Apple Steals Its Own iPad Thunder With Photo Before Event (Bloomberg)
Apple, known for its strict secrecy ahead of product announcements, posted images and some details about its newest iPad tablets on its iTunes website briefly Wednesday, quickly grabbing the attention of company enthusiasts on the Internet before the information was removed. The company is holding an event today at its headquarters in Cupertino, California, where it is set to introduce a new version of its 9.7-inch (24.6-centimeter) iPad and the smaller iPad mini, a person familiar with the plan has said. Chief Executive Officer Tim Cook is aiming to reinvigorate the iPad line after sales of the tablets, Apple’s second-biggest product by revenue, have declined for two straight quarters. “Usually there is always a Vietnamese blogger or a Taiwanese blogger who will find a blueprint of the device days before it launches, but for Apple to make a mistake” is rare, Jean Philippe Bouchard, an analyst at IDC, said in a telephone interview.
Man attacked by bear, shot by friend and survives (UPI)

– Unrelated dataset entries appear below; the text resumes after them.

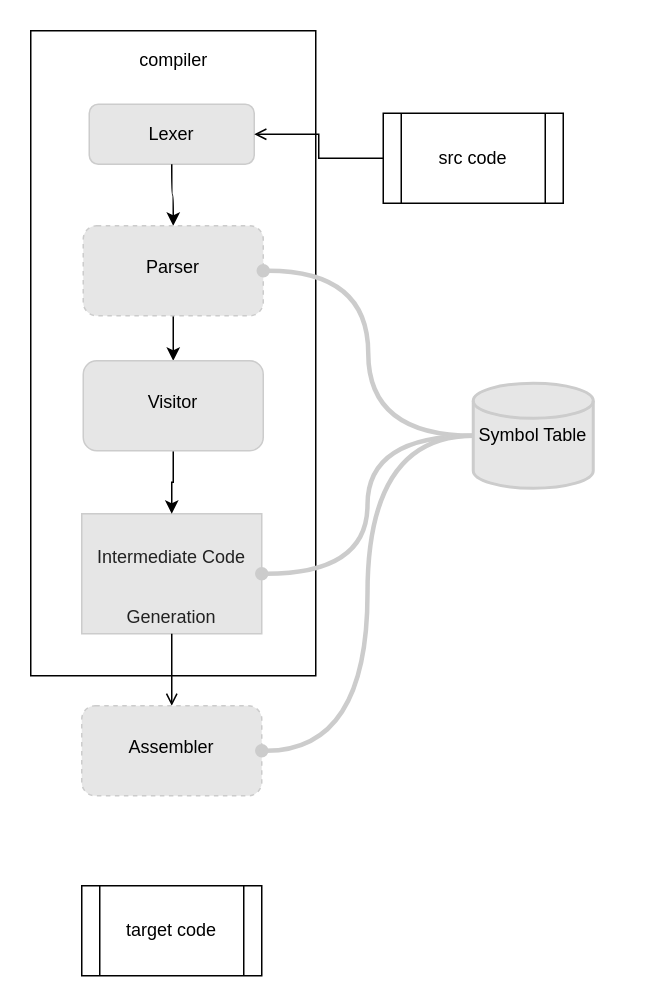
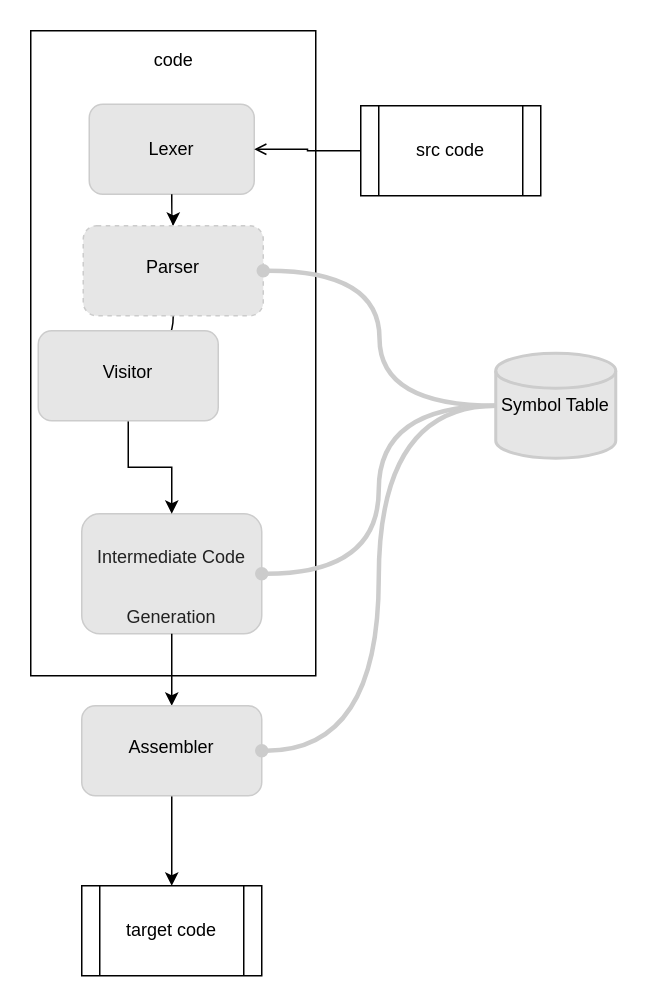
  <mxCell id="0" />
  <mxCell id="1" parent="0" />
  <mxCell id="2" value="" style="rounded=0;whiteSpace=wrap;html=1;" vertex="1" parent="1"><mxGeometry x="20" y="20" width="190" height="430" as="geometry" /></mxCell>
- <mxCell id="3" value="Lexer" style="rounded=1;whiteSpace=wrap;html=1;fillColor=#E6E6E6;strokeColor=#CCCCCC;" parent="1" vertex="1"><mxGeometry x="59" y="69" width="110" height="40" as="geometry" /></mxCell>
+ <mxCell id="3" value="Lexer" style="rounded=1;whiteSpace=wrap;html=1;fillColor=#E6E6E6;strokeColor=#CCCCCC;" parent="1" vertex="1"><mxGeometry x="59" y="69" width="110" height="60" as="geometry" /></mxCell>
  <mxCell id="4" value="" style="edgeStyle=orthogonalEdgeStyle;curved=1;rounded=0;orthogonalLoop=1;jettySize=auto;html=1;exitX=0.5;exitY=1;exitDx=0;exitDy=0;" parent="1" source="3" target="6" edge="1"><mxGeometry relative="1" as="geometry"><mxPoint x="-50" y="140" as="sourcePoint" /></mxGeometry></mxCell>
  <mxCell id="5" value="" style="edgeStyle=orthogonalEdgeStyle;curved=1;rounded=0;orthogonalLoop=1;jettySize=auto;html=1;entryX=0.5;entryY=0;entryDx=0;entryDy=0;" parent="1" source="6" target="13" edge="1"><mxGeometry relative="1" as="geometry"><mxPoint x="290" y="270" as="targetPoint" /></mxGeometry></mxCell>
  <mxCell id="6" value="&lt;br&gt;Parser" style="whiteSpace=wrap;html=1;verticalAlign=top;strokeColor=#CCCCCC;fillColor=#E6E6E6;rounded=1;glass=0;shadow=0;sketch=0;dashed=1;" parent="1" vertex="1"><mxGeometry x="55" y="150" width="120" height="60" as="geometry" /></mxCell>
- <mxCell id="7" value="&lt;h2 style=&quot;box-sizing: inherit ; padding: 0px ; margin: 0px 0px 0.5em ; line-height: 40px ; color: rgb(34 , 34 , 34)&quot;&gt;&lt;span style=&quot;font-size: 12px ; font-weight: normal ; line-height: 123%&quot;&gt;Intermediate Code Generation&lt;/span&gt;&lt;br&gt;&lt;/h2&gt;" style="whiteSpace=wrap;html=1;verticalAlign=top;strokeColor=#CCCCCC;fillColor=#E6E6E6;glass=0;shadow=0;sketch=0;rounded=0;" parent="1" vertex="1"><mxGeometry x="54" y="342" width="120" height="80" as="geometry" /></mxCell>
- <mxCell id="8" style="edgeStyle=orthogonalEdgeStyle;curved=1;rounded=0;orthogonalLoop=1;jettySize=auto;html=1;exitX=0.5;exitY=1;exitDx=0;exitDy=0;endArrow=open;" parent="1" source="7" target="11" edge="1"><mxGeometry relative="1" as="geometry"><mxPoint x="-80" y="440" as="sourcePoint" /></mxGeometry></mxCell>
- <mxCell id="9" value="Symbol Table" style="strokeWidth=2;html=1;shape=mxgraph.flowchart.database;whiteSpace=wrap;rounded=1;shadow=0;glass=0;sketch=0;fillColor=#E6E6E6;strokeColor=#CCCCCC;" parent="1" vertex="1"><mxGeometry x="315" y="255" width="80" height="70" as="geometry" /></mxCell>
- <mxCell id="11" value="&lt;br&gt;Assembler" style="whiteSpace=wrap;html=1;verticalAlign=top;strokeColor=#CCCCCC;fillColor=#E6E6E6;rounded=1;glass=0;shadow=0;sketch=0;dashed=1;" parent="1" vertex="1"><mxGeometry x="54" y="470" width="120" height="60" as="geometry" /></mxCell>
+ <mxCell id="7" value="&lt;h2 style=&quot;box-sizing: inherit ; padding: 0px ; margin: 0px 0px 0.5em ; line-height: 40px ; color: rgb(34 , 34 , 34)&quot;&gt;&lt;span style=&quot;font-size: 12px ; font-weight: normal ; line-height: 123%&quot;&gt;Intermediate Code Generation&lt;/span&gt;&lt;br&gt;&lt;/h2&gt;" style="whiteSpace=wrap;html=1;verticalAlign=top;strokeColor=#CCCCCC;fillColor=#E6E6E6;rounded=1;glass=0;shadow=0;sketch=0;" parent="1" vertex="1"><mxGeometry x="54" y="342" width="120" height="80" as="geometry" /></mxCell>
+ <mxCell id="8" style="edgeStyle=orthogonalEdgeStyle;curved=1;rounded=0;orthogonalLoop=1;jettySize=auto;html=1;exitX=0.5;exitY=1;exitDx=0;exitDy=0;" parent="1" source="7" target="11" edge="1"><mxGeometry relative="1" as="geometry"><mxPoint x="-80" y="440" as="sourcePoint" /></mxGeometry></mxCell>
+ <mxCell id="9" value="Symbol Table" style="strokeWidth=2;html=1;shape=mxgraph.flowchart.database;whiteSpace=wrap;rounded=1;shadow=0;glass=0;sketch=0;fillColor=#E6E6E6;strokeColor=#CCCCCC;" parent="1" vertex="1"><mxGeometry x="330" y="235" width="80" height="70" as="geometry" /></mxCell>
+ <mxCell id="10" value="" style="edgeStyle=orthogonalEdgeStyle;rounded=0;orthogonalLoop=1;jettySize=auto;html=1;" parent="1" source="11" target="18" edge="1"><mxGeometry relative="1" as="geometry" /></mxCell>
+ <mxCell id="11" value="&lt;br&gt;Assembler" style="whiteSpace=wrap;html=1;verticalAlign=top;strokeColor=#CCCCCC;fillColor=#E6E6E6;rounded=1;glass=0;shadow=0;sketch=0;" parent="1" vertex="1"><mxGeometry x="54" y="470" width="120" height="60" as="geometry" /></mxCell>
  <mxCell id="12" style="edgeStyle=orthogonalEdgeStyle;rounded=0;orthogonalLoop=1;jettySize=auto;html=1;exitX=0.5;exitY=1;exitDx=0;exitDy=0;entryX=0.5;entryY=0;entryDx=0;entryDy=0;" parent="1" source="13" target="7" edge="1"><mxGeometry relative="1" as="geometry" /></mxCell>
- <mxCell id="13" value="&lt;br&gt;Visitor" style="whiteSpace=wrap;html=1;verticalAlign=top;strokeColor=#CCCCCC;fillColor=#E6E6E6;rounded=1;glass=0;shadow=0;sketch=0;" parent="1" vertex="1"><mxGeometry x="55" y="240" width="120" height="60" as="geometry" /></mxCell>
+ <mxCell id="13" value="&lt;br&gt;Visitor" style="whiteSpace=wrap;html=1;verticalAlign=top;strokeColor=#CCCCCC;fillColor=#E6E6E6;rounded=1;glass=0;shadow=0;sketch=0;" parent="1" vertex="1"><mxGeometry x="25" y="220" width="120" height="60" as="geometry" /></mxCell>
  <mxCell id="14" style="edgeStyle=orthogonalEdgeStyle;rounded=0;orthogonalLoop=1;jettySize=auto;html=1;fillColor=#E6E6E6;strokeColor=#CCCCCC;curved=1;strokeWidth=3;endArrow=oval;endFill=1;exitX=0;exitY=0.5;exitDx=0;exitDy=0;exitPerimeter=0;entryX=1;entryY=0.5;entryDx=0;entryDy=0;" parent="1" source="9" target="7" edge="1"><mxGeometry relative="1" as="geometry"><mxPoint x="390" y="300" as="sourcePoint" /><mxPoint x="300" y="265" as="targetPoint" /></mxGeometry></mxCell>
  <mxCell id="15" style="edgeStyle=orthogonalEdgeStyle;rounded=0;orthogonalLoop=1;jettySize=auto;html=1;fillColor=#E6E6E6;strokeColor=#CCCCCC;curved=1;strokeWidth=3;endArrow=oval;endFill=1;entryX=1;entryY=0.5;entryDx=0;entryDy=0;exitX=0;exitY=0.5;exitDx=0;exitDy=0;exitPerimeter=0;" parent="1" source="9" target="6" edge="1"><mxGeometry relative="1" as="geometry"><mxPoint x="370" y="220" as="sourcePoint" /><mxPoint x="200" y="190" as="targetPoint" /></mxGeometry></mxCell>
  <mxCell id="16" value="" style="edgeStyle=orthogonalEdgeStyle;rounded=0;orthogonalLoop=1;jettySize=auto;html=1;endArrow=open;" parent="1" source="17" target="3" edge="1"><mxGeometry relative="1" as="geometry" /></mxCell>
- <mxCell id="17" value="src code" style="shape=process;whiteSpace=wrap;html=1;backgroundOutline=1;" parent="1" vertex="1"><mxGeometry x="255" y="75" width="120" height="60" as="geometry" /></mxCell>
+ <mxCell id="17" value="src code" style="shape=process;whiteSpace=wrap;html=1;backgroundOutline=1;" parent="1" vertex="1"><mxGeometry x="240" y="70" width="120" height="60" as="geometry" /></mxCell>
  <mxCell id="18" value="target code" style="shape=process;whiteSpace=wrap;html=1;backgroundOutline=1;" parent="1" vertex="1"><mxGeometry x="54" y="590" width="120" height="60" as="geometry" /></mxCell>
  <mxCell id="19" style="edgeStyle=orthogonalEdgeStyle;rounded=0;orthogonalLoop=1;jettySize=auto;html=1;fillColor=#E6E6E6;strokeColor=#CCCCCC;curved=1;strokeWidth=3;endArrow=oval;endFill=1;exitX=0;exitY=0.5;exitDx=0;exitDy=0;exitPerimeter=0;entryX=1;entryY=0.5;entryDx=0;entryDy=0;" edge="1" parent="1" source="9" target="11"><mxGeometry relative="1" as="geometry"><mxPoint x="396" y="380" as="sourcePoint" /><mxPoint x="240" y="492" as="targetPoint" /></mxGeometry></mxCell>
- <mxCell id="20" value="compiler" style="text;html=1;align=center;verticalAlign=middle;resizable=0;points=[];autosize=1;strokeColor=none;fillColor=none;" vertex="1" parent="1"><mxGeometry x="85" width="60" height="20" as="geometry" y="30" /></mxCell>
+ <mxCell id="20" value="code" style="text;html=1;align=center;verticalAlign=middle;resizable=0;points=[];autosize=1;strokeColor=none;fillColor=none;" vertex="1" parent="1"><mxGeometry x="85" width="60" height="20" as="geometry" y="30" /></mxCell>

A 56-year-old Canadian man is in stable condition after being mauled by a grizzly bear before being shot by his friend who was trying to save him Sunday. Wilf Lloyd and his friend were hunting in Fernie, B.C., when they came across the bear. David Karn, of the Canadian Ministry of Environment, told NBC News Lloyd would not have survived the attack if his hunting partner had not shot and killed the bead. "The bear is a grizzly bear boar and it is believed at this time to be the only bear involved," he added.